After a minute or two, the peripheral scrabbling defused. Once again the two louts faced off, huffing for breath and clearly hungry for more. They chuckled as they circled one another, as though this were their typical Saturday night fun. It probably was. Wasn’t as though life on the moor offered a wealth of amusements other than drinking and brawling.
Now that he studied their faces, Rhys wondered if the two might be brothers. Or cousins, perhaps. The taller one had mashed features, while the shorter sported a beaky nose. But their eyes reflected the same empty shade of blue, and they wore identical expressions of willful stupidity.

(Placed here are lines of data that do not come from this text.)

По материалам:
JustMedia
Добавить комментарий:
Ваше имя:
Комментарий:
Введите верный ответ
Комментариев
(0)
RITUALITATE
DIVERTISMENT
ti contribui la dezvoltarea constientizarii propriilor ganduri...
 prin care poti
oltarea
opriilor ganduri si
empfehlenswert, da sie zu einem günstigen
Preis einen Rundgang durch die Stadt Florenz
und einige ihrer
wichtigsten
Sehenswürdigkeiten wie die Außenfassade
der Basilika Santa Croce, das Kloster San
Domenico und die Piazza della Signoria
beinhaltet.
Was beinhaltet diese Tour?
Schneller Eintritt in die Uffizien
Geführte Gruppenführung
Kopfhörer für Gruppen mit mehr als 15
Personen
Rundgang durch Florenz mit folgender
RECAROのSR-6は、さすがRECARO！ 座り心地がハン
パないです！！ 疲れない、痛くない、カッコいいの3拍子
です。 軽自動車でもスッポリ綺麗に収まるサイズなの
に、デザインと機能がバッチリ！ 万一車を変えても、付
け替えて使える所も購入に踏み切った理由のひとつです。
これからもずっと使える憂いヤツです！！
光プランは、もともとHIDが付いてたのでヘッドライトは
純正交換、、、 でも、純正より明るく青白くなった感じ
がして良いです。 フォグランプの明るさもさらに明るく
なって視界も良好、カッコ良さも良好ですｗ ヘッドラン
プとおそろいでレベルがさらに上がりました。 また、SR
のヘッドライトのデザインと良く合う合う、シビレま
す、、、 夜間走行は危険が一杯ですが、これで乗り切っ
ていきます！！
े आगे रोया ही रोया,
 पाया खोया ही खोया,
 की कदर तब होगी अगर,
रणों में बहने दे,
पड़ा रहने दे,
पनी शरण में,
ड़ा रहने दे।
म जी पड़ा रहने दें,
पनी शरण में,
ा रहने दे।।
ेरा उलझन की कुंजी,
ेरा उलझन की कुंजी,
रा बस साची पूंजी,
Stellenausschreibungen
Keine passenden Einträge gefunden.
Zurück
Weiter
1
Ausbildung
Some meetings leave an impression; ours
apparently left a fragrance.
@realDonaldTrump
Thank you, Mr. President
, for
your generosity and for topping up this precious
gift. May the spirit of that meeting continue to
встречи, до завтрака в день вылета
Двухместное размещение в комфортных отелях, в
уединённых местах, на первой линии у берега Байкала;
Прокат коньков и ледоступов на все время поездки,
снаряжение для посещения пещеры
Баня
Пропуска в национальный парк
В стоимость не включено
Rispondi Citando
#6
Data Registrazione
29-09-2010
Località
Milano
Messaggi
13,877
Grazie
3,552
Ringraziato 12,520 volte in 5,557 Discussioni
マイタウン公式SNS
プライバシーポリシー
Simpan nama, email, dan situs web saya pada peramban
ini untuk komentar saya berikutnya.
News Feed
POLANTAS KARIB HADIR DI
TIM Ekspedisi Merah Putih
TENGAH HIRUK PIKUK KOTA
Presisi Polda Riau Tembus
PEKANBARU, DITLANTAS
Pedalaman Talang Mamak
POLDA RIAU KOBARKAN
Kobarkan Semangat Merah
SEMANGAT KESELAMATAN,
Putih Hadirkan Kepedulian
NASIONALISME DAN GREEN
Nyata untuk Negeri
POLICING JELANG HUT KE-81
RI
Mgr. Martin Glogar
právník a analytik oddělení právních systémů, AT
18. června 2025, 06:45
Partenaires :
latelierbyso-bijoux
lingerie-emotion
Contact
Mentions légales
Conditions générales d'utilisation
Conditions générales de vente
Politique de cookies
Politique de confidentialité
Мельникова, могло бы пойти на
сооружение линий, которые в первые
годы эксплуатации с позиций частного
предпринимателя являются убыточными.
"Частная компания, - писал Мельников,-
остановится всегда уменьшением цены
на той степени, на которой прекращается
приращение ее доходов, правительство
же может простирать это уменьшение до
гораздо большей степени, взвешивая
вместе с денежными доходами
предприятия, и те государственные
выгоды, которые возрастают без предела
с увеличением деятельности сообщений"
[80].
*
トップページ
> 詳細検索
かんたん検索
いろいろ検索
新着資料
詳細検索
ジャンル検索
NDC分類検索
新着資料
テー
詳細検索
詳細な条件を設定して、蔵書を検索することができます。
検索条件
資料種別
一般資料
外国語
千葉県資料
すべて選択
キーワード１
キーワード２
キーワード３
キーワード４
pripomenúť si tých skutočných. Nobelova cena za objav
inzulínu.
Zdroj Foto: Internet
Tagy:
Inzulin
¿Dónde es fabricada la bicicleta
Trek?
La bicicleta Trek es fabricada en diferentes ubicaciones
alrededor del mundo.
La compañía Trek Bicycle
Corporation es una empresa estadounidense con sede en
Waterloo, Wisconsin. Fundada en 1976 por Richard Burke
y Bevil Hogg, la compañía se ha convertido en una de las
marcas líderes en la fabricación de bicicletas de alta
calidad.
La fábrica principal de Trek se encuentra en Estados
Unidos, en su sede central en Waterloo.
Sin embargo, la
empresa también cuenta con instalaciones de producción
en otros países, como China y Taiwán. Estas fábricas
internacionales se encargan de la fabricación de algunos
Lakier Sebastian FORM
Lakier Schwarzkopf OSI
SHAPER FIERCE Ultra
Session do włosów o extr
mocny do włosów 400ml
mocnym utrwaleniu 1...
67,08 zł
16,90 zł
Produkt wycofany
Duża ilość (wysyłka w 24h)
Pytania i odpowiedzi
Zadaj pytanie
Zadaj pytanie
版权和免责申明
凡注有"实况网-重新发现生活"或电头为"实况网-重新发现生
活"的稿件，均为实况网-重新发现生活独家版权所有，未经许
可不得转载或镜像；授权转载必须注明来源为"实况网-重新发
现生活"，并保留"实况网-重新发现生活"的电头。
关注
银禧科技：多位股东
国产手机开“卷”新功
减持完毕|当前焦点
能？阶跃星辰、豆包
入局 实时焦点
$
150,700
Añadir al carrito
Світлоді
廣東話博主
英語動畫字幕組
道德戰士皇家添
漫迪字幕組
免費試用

The shorter one picked up a low stool and taunted his opponent with it, as if baiting a bull. The “bull” charged. He threw a wild punch over the stool, but his reach fell short by inches. To close the gap, Bull grabbed a brass candlestick from the mantel and whipped it through the air, sucking all sound from the room.
Whoosh.
Beak threw aside his stool, and it smashed to splinters against the hearth. With Bull’s attention momentarily diverted, Beak dove for a table still set for a meal. Half-empty dishes and bread crusts were strewn over white linen.
Rhys frowned. When had old Maddox started bothering with tablecloths?
He stopped wondering about it when Beak came up wielding a knife.
“I’ll teach you to raise a club to me, you whoreson,” he snarled.
Everyone in the room froze. Rhys ceased leaning against the doorjamb and stood erect, reconsidering his decision not to intervene. With a brass club and a knife involved, someone was likely to get seriously injured, or worse. As tired as he might be of fighting, he was even more weary of watching men die.
But before he could act, a series of sounds arrested him where he stood.
Crash. A bottle breaking.
Plink, plink, plink. Glass bits trickling to the floor.
Thud. Beak collapsing to the table unconscious, rivulets of wine streaming down around his ears.
“Harold Symmonds, you’ll pay for that wine.” A slender, dark-haired woman stood over Beak’s senseless form, clutching what remained of a green-glass bottle. “And the tablecloth too, you great lout.” She shook her head and tsked. “Blood and claret will never come out of white linen.
“And as for you, Laurence—” She wheeled on the second man, threatening him with the broken bottle’s sharp glass teeth. Though he was twice as big as the barmaid and a man besides, Laurence held up his hands in surrender.